§ WHAT IS EXPECTED: Pick up the Roll and Add Race activity guide below at the point where it ends and write the next part.

§ DOCUMENT EXTRACT:

* * *

Roll and Add Race

Two dice, a quick race, and a lot of addition without it feeling like work. Roll both dice, find the total, and move that many spaces (or cover that many squares). The repetition quietly builds the counting-on strategy and instant recognition of dice dots.

  1. Use two dice and a simple track — a homemade number path, a spare board-game track, or a row of 12 squares to colour in.
  2. The child rolls both dice. Encourage counting on: “You rolled 5 — now count up: 6, 7” rather than counting every dot from 1.
  3. Move that many spaces, or colour that many squares. Take turns; first to the end (or to fill the grid) wins.
  4. Say the equation aloud as you go: “5 and 2 makes 7.” Over many rolls the common totals start to stick.
  5. Keep it brisk and fun — the goal is lots of cheerful repetition, not perfect calculation on any single roll.

Variation: start with one die and a 1–6 track for beginners. Use dot dice (to subitise) before numeral dice. Try “Roll and Cover”: roll two dice, find the sum, cover that number on a 2–12 grid — first to cover all wins.

Requirements

  • Space: A tabletop or floor spot for the board; a few minutes per game
  • Surface: Flat enough to roll dice without them flying off; a shallow tray or box lid as a dice pit keeps them contained
  • Materials: One or two dice (dot or numeral), a simple track or number grid, and a token or crayon each; a lid or tray to roll in
  • Participants: 2+ players — adult and child, or two children — taking turns
  • Supervision: Light for 5-year-olds; close if dice are small and a younger sibling is nearby

Rationale & Objective

Board games with a linear number path are among the most research-supported early-maths activities: Ramani and Siegler’s studies show that playing simple number-path games measurably raises low-income preschoolers’ number knowledge. Two-dice addition gives repeated practice at counting on from the larger number — the key strategy on Clements and Sarama’s learning trajectory between “count all” and recalled facts — and at subitising dice patterns so totals are seen, not laboriously counted. It serves Common Core K.OA.2 (add within 10) and the move toward K.OA.5 fluency within 5, all inside a turn-taking game children will ask to replay.

Progress Indicators

  • Early: counts every dot on both dice from 1 to find the total; may lose track and need to restart
  • Developing: subitises each die (“that’s 5”) but still counts on slowly; getting reliable within totals of about 6
  • Proficient: counts on from the larger die (“6… 7, 8”) and recognises many totals quickly; rarely needs to count every dot
  • Advanced: recalls common sums instantly (“5 and 2 is 7”) without counting, and may start adding three dice or predicting who will win

Safety Notes

  • Dice are small parts — keep them away from children who still mouth objects, and collect them promptly after play (choking and slip hazards)

* * *

Stored entries
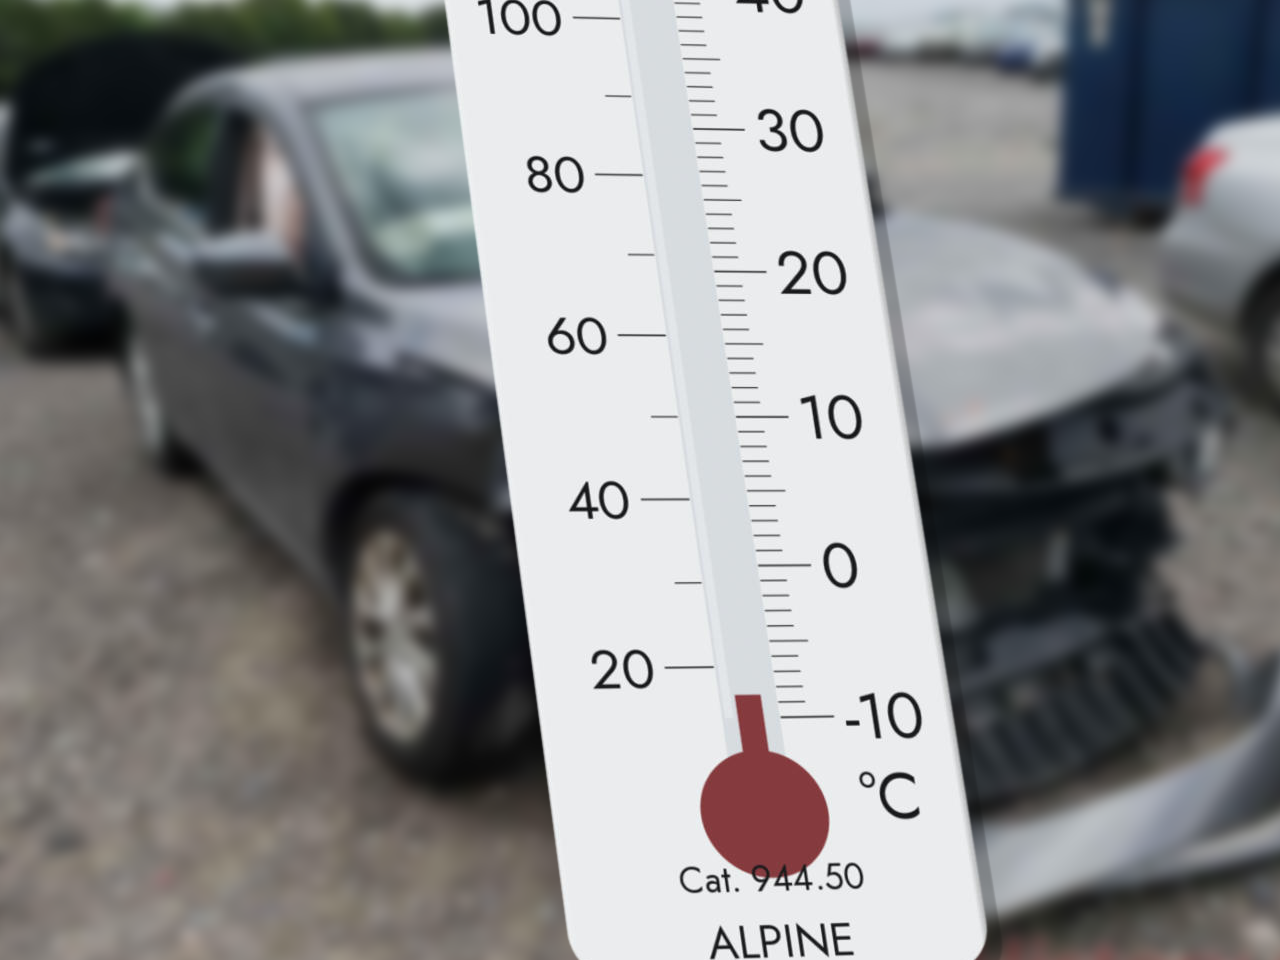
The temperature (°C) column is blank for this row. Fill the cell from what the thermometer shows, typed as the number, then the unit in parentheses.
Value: -8.5 (°C)
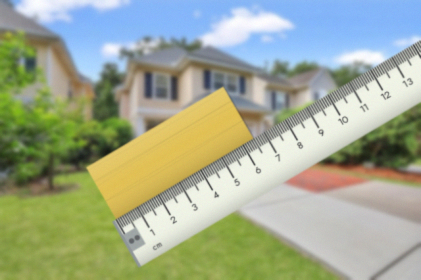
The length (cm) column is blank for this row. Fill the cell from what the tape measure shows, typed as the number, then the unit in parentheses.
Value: 6.5 (cm)
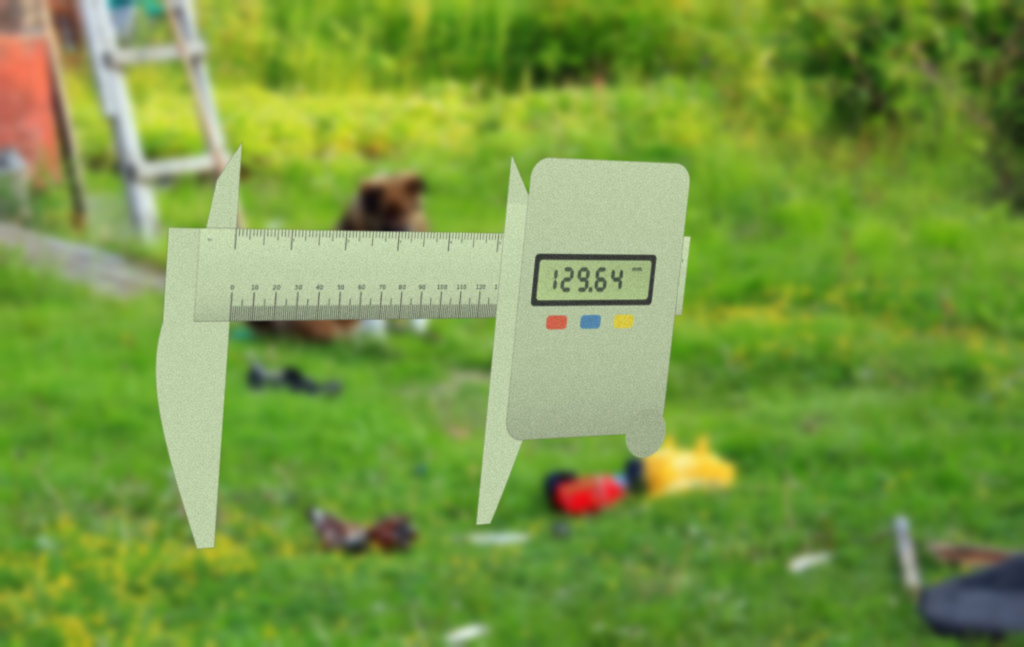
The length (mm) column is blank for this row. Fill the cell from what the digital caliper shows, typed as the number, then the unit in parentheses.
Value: 129.64 (mm)
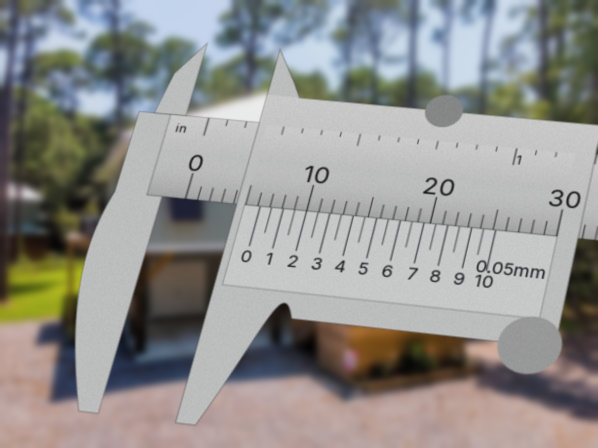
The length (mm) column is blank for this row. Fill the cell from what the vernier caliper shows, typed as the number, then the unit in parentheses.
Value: 6.2 (mm)
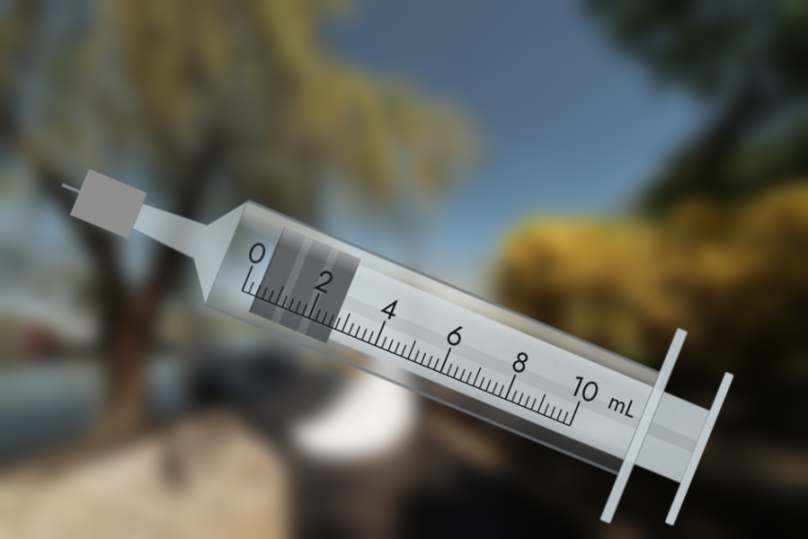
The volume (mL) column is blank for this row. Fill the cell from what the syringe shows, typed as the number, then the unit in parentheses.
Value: 0.4 (mL)
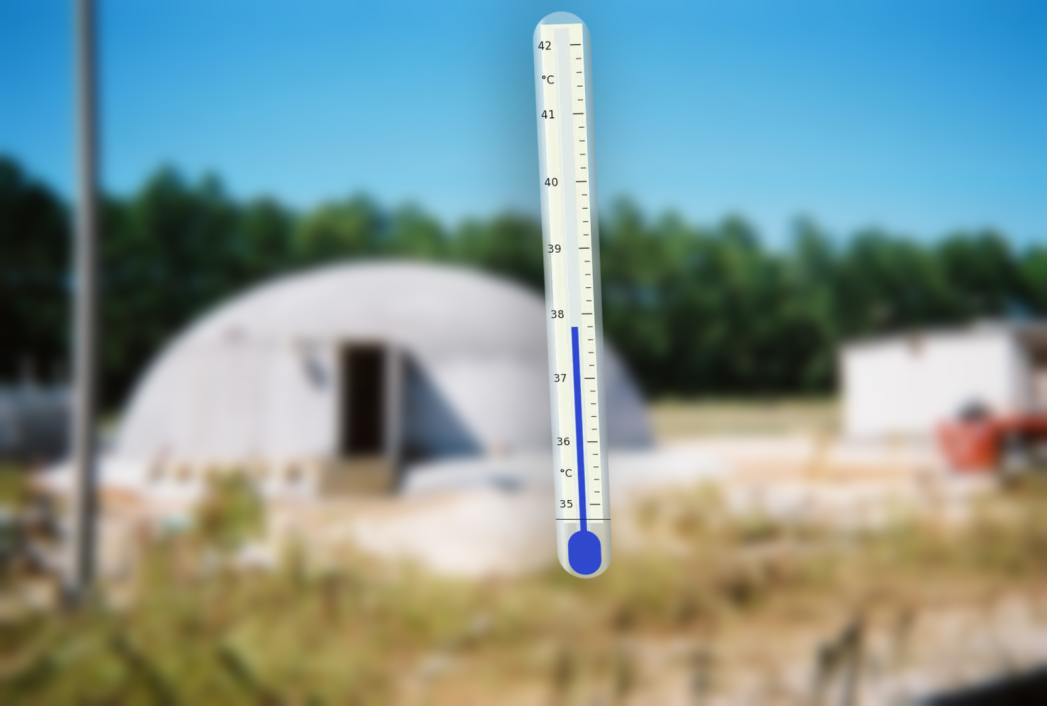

* * *

§ WRITTEN REPLY:
  • Roll inside a tray or box lid so dice don’t fly off the table onto the floor
  • Keep games short enough to end before frustration; losing a race can sting, so emphasise fun and rematches over winning

Hints

  • Playfulness: theme the track (rocket to the moon, race to the treasure), let the child pick a special token, and add a “bonus roll” square. Cheering each roll keeps energy up
  • Sustain interest: rotate the board and the goal — race to the end one day, fill a grid the next; swap dot dice for numeral dice as skills grow; add a third die for a challenge
  • Common mistake: letting the child recount both dice from 1 every time. Gently prompt counting on from the bigger number — that is the skill the game grows. Don’t correct so much it stops being a game
  • No equipment: make a die from a folded paper cube, or draw number slips from a cup; draw the track on scrap paper or use floor tiles as spaces
  • Cross-domain: turn-taking and coping with winning or losing build self-regulation and social skills; moving a token one space per count reinforces one-to-one correspondence
  • Progression: one die on a 1–6 track → two dot dice, count on → two numeral dice → “Roll and Cover” sums to 12 → add three dice → race using subtraction (move back)

Sources

  • Ramani, G. B. & Siegler, R. S. (2008). “Promoting Broad and Stable Improvements in Low-Income Children’s Numerical Knowledge Through Playing Number Board Games.” Child Development, 79(2), 375–394
  • Clements, D. H. & Sarama, J. (2014/2021). Learning and Teaching Early Math: The Learning Trajectories Approach (3rd ed.). Routledge
  • Common Core K.OA.A.2 (add within 10) and K.OA.A.5 (fluently add within 5)
  • Head Start ELOF — Mathematics Development (P-MATH 6: addition and subtraction)
  • HighScope KDI 33 (Part-whole relations — combining and separating quantities)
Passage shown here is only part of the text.